Tires, wheels, and forks are all going to be unleashed this very week at Eurobike to prove my point here. Brands will also introduce new 27.5"er bikes, (mostly in the longer travel categories, which are selling flat of late), which will further the reach for this wheel size.
|Rocky Mountain recently intro'ed a whole new line of 27.5"ers|
In the end, as I have always said, the riders will vote with their dollars, as long as there is a choice. That seems to be the case as long as the "Big Three", (Giant, Specialized, and Trek), don't capitulate and in one fell swoop, relegate 26 inch wheels to the dustbin of mtb history. Will that happen?
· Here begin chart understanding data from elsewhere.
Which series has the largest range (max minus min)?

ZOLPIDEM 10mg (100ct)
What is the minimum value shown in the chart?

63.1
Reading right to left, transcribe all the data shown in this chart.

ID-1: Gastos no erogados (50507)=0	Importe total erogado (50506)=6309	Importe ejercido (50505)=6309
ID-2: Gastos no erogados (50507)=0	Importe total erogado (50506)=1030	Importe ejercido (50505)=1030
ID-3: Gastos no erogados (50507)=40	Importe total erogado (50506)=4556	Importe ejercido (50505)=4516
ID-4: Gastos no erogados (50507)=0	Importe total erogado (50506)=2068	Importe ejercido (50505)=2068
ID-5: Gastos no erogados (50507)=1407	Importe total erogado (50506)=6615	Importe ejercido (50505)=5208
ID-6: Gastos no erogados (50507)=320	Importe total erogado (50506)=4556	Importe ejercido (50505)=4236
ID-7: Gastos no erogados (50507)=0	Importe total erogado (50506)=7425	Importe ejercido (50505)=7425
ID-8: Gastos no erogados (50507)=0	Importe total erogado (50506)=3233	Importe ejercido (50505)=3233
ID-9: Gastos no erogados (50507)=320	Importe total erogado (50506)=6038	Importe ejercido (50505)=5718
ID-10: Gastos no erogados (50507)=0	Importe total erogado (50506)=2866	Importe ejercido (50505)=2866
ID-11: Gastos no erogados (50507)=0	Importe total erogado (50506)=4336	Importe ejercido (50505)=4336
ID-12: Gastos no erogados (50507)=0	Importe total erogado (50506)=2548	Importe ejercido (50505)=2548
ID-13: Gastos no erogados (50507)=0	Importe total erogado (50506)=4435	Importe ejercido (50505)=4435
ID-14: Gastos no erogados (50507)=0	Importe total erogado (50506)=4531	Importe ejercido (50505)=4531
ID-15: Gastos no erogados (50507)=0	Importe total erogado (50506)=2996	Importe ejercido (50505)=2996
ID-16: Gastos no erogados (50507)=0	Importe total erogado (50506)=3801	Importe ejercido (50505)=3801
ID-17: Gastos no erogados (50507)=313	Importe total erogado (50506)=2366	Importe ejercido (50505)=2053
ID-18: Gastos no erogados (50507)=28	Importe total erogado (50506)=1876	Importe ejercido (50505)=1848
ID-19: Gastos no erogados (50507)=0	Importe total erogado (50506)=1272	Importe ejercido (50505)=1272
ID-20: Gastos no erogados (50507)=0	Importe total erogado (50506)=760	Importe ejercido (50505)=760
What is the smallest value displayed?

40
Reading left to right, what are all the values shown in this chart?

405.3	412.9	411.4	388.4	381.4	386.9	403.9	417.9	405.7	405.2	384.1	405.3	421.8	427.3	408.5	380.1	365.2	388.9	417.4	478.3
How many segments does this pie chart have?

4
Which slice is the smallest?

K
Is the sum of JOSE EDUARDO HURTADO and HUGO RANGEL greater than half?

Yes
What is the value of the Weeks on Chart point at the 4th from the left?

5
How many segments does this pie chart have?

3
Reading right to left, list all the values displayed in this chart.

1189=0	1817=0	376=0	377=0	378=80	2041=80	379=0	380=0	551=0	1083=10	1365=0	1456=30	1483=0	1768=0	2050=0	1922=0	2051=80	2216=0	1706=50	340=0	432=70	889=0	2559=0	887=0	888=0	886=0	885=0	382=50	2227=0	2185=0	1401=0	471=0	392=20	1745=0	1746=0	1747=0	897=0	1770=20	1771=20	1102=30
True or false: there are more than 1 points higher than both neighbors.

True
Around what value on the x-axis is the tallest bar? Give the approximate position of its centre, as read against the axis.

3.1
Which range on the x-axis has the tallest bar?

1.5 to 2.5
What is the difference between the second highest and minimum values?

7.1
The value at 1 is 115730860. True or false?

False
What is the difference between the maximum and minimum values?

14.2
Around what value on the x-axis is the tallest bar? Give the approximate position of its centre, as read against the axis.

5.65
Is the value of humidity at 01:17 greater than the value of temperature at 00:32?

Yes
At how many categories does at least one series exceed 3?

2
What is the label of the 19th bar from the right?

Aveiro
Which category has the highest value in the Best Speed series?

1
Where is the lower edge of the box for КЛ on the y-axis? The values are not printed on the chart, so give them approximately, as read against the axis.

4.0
Not anytime soon, that's for sure.
For now this will be an experiment for mid-level companies looking to capitalize on a "new trend" that they may have missed out on, (read: 29 inch wheels), last time. Make no mistake- this is an exercise in marketing, and we'll see if it pans out in the long run.
How can I say this? Well, 27.5"ers have been around at retail stores since 2007, and they haven't done diddly squat in the marketplace. That's six years ago in model year terms. Six years into the 29"er becoming available at retail stores the wheel size was well on its way to becoming more than a niche. All without marketing driven hoo-ha. (In fact, marketing departments resisted 29"ers like the plague in the early years, for the most part.)
Want another example? Try fat bikes, which have had little to no industry horsepower behind them, yet are a growing segment that shows no sign of stopping yet. Why? Because these are rider driven demand products, not "top down" marketed platforms. Again- I am not saying 27.5"ers will not be any good. No- this has to do with marketing. Maybe it'll work, but I haven't seen this sort of success in a product category in my years in the cycling business. That's what I am saying.
Again- I may well eat my words here, and that is fine, but I do not think 26"ers are going anywhere soon. But the mtb segment will have to make some room for these upstart 27.5"ers at any rate, whatever you may think of them.